Croix de Moore

Le chapitre 5 de Jérusalem est un chapitre crucial: et pour cause, il est question d’un moine qui, sur ordre divin, rapporte de Palestine une croix qu’il est censé déposer au centre du pays. Ce centre, comme le lecteur commence à s’en douter bien qu’on soit ici en l’an 810, c’est Northampton. Un Northampton qui ne s’appelle pas encore ainsi, et porte le simple nom, pour l’instant, de « Hamtun » (sans doute une déformation de « home town »). Le « north » sera ajouté plus tard, comme ce sera le cas pour d’autres villes, telles que « Southampton ». Là encore, on comprend mieux pourquoi Moore aime déformer les noms et les appellations: c’est sa façon à lui de souligner la dynamique du langage, dont les métamorphoses contiennent en elles, plus ou moins cachés, les souvenirs enfouis de l’Histoire. Nous sommes, on l’a dit, en 810, autrement dit peu après le grand règne du roi Offa, qui régna sur la Mercie (en gros les Midlands) et qui est à l’origine d’une construction gigantesque, dite la digue d’Offa, une sorte de mur intermittent de près de 250 kilomètres qui servait moins de frontière que de ligne de contrôle, et qui semble annoncer la future frontière entre le Pays de Galles et l’Angleterre.

 

Mais ce ne sont pas tant les frontières qui intéressent ici Moore. Il leur préfère la croix, le croisement, la croisée, toutes les lignes qui en se croisant dessinent déjà la forme des villes et les aléas des destins, un monde de coïncidences et de recoupements. Le moine Peter dont il est question ici est un bénédictin, ayant fait ses « armes » à Medeshanstede, qui est l’autre nom de Peterborough pendant l’ère anglo-saxonne, et où fut élevé un monastère au milieu du VIIè siècle. La fameuse croix de pierre que Peter rapporte, après un long périple, on en reparlera bien sûr dans d’autres chapitres. C’est la « rood » – moins un crucifix qu’une croix grossière, symbole d’un lieu où se confrontent déchirement et fusion. Le titre du chapitre « X marks the spot » renvoie par ailleurs davantage à un site signalé par un x sur une carte du trésor. Ladite croix a bel et bien existé: elle figurait incrustée dans la façade d’une église de Northampton, St. Gregory’s Church. Un pillard païen (ou über-zélote), a dû certainement l’en débarrasser…
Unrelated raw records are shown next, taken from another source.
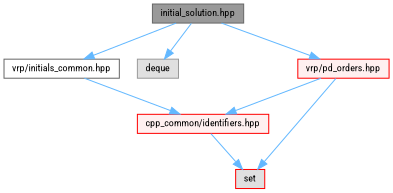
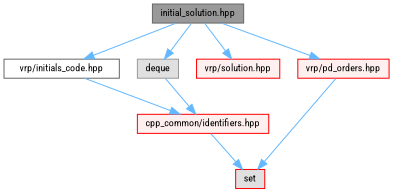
  digraph {
    fontname="Roboto Condensed"
    node [color=red fillcolor="#FFF0F0" fontname="Roboto Condensed" fontsize=10 shape=box style=filled]
    edge [color=steelblue1 fontname="Roboto Condensed" fontsize=10 labelfontname=Helvetica labelfontsize=10 style=solid]
    n1 [color=gray40 fillcolor=grey60 fontcolor=black height=0.2 label="initial_solution.hpp" width=0.4]
    n2 [color=grey60 fillcolor="#E0E0E0" height=0.2 label=deque width=0.4]
    n3 [height=0.2 label="vrp/pd_orders.hpp" width=0.4]
-   n5 [color=grey40 fillcolor=white height=0.2 label="vrp/initials_common.hpp" width=0.4]
+   n4 [height=0.2 label="vrp/solution.hpp" width=0.4]
+   n5 [color=grey40 fillcolor=white height=0.2 label="vrp/initials_code.hpp" width=0.4]
    n6 [fillcolor="#E0E0E0" height=0.2 label=set width=0.4]
    n7 [height=0.2 label="cpp_common/identifiers.hpp" width=0.4]
    n1 -> n2
    n1 -> n3
+   n1 -> n4
    n1 -> n5
    n3 -> n6
-   n3 -> n7
+   n2 -> n7
    n5 -> n7
    n7 -> n6
  }
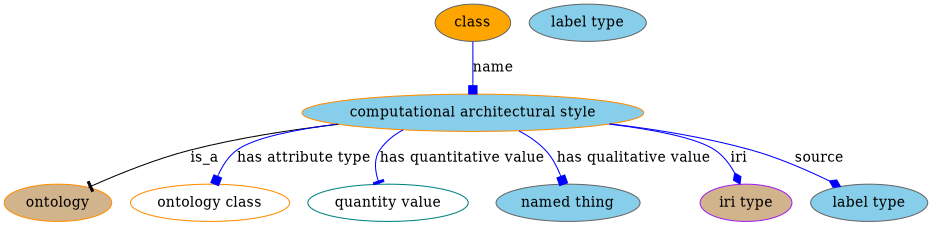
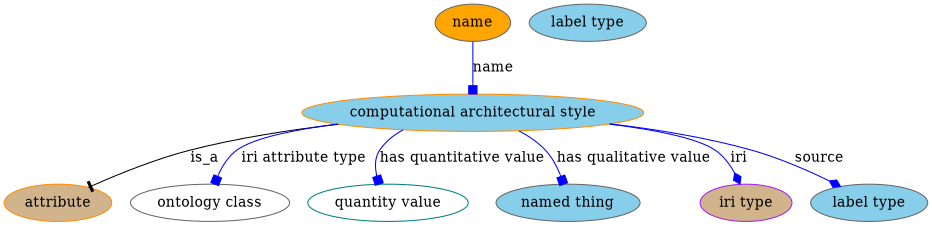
  digraph {
    node [color=gray40 fillcolor=skyblue style=filled]
    edge [arrowhead=box color=blue style=solid]
    n1 [color=darkorange height=0.5 label="computational architectural style" width=4.5857]
-   attribute [color=darkorange fillcolor=tan height=0.5 width=1.4443 label=ontology]
-   n3 [color=darkorange fillcolor=white height=0.5 label="ontology class" width=2.1304]
+   attribute [color=darkorange fillcolor=tan height=0.5 width=1.4443]
+   n3 [fillcolor=white height=0.5 label="ontology class" width=2.1304]
    n4 [color=teal fillcolor=white height=0.5 label="quantity value" width=2.1484]
    n5 [height=0.5 label="named thing" width=1.9318]
    n6 [color=purple fillcolor=tan height=0.5 label="iri type" width=1.2277]
    n7 [height=0.5 label="label type" width=1.5707]
-   name [fillcolor=orange height=0.5 width=1.011 label=class]
+   name [fillcolor=orange height=0.5 width=1.011]
    n9 [height=0.5 label="label type" width=1.5707]
    n1 -> attribute [arrowhead=tee label=is_a color="" style=""]
-   n1 -> n3 [label="has attribute type"]
-   n1 -> n4 [arrowhead=tee label="has quantitative value"]
+   n1 -> n3 [label="iri attribute type"]
+   n1 -> n4 [label="has quantitative value"]
    n1 -> n5 [label="has qualitative value"]
    n1 -> n6 [arrowhead=diamond label=iri]
    n1 -> n7 [arrowhead=diamond label=source]
    name -> n1 [label=name]
  }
Bienvenue donc à Hamtun, dans le Northampton du IXè siècle, qu’Alan Moore recrée avec une précision de détails et une méticulosité topographique plus que convaincante. Notre moine y erre en quête du « centre » véritable. C’est un monde obscur, riche en odeurs âcres (les tanneries…), en maisons à demi enterrées, en épidémies rampantes, en sorcières édentées, en violeurs d’enfants, et en marchands bourrus:

« Il y avait ici pléthore de choses à remarquer après son long pèlerinage où rien de nouveau ou presque ne s’était présenté. En plus des cuves méphitiques des tanneries, où il avait senti l’odeur nauséabonde venue de là-haut, des planches sur tréteaux étaient installées dehors sur lesquelles séchaient des chaussures, des gants, des bottes et des cuissardes en cuir, plus riches en styles, teintes et tailles qu’il n’en avait encore jamais vu dans le monde. Le parfum âcre lui tourna la tête alors qu’il montait les degrés entre les comptoirs et les échoppes, en portant le sac qui rebondissait sur son dos voûté à chaque pas. »

1 Commentaire

  1. C’est toujours aussi intéressant de suivre ce journal de traduction.

    Au sujet du titre il renvoie aussi (si je peux me permettre) à l’expression « X marks the spot » c’est-à-dire le « X » qui masquait les cadavres sur le photographies qui paraissaient dans le journaux aux U.S.A (une sorte d’auto-censure si je puis dire, qui prendra fin après le massacre de la Saint Valentin en 1929 à Chicago).
    C’est aussi le titre d’un ouvrage qui retrace la montée en puissance d’Al Capone publié en 1930 (auteur anonyme) avec des photos justement très explicites. (Voir Le Polar américain la modernité du mal de Benoît Tadié)
    Et le « X » c’est aussi la symbole de la trahison : « to double cross ».
    Mais je n’apprends sûrement rien à personne, et surtout pas à un traducteur ; mais puisque avec Moore il s’agit autant de déchiffrer que de défricher, je me permets d’en rajouter un peu.

    Bon l’an 810 et les années 1930 ce n’est pas la même époque, mais sait-on jamais.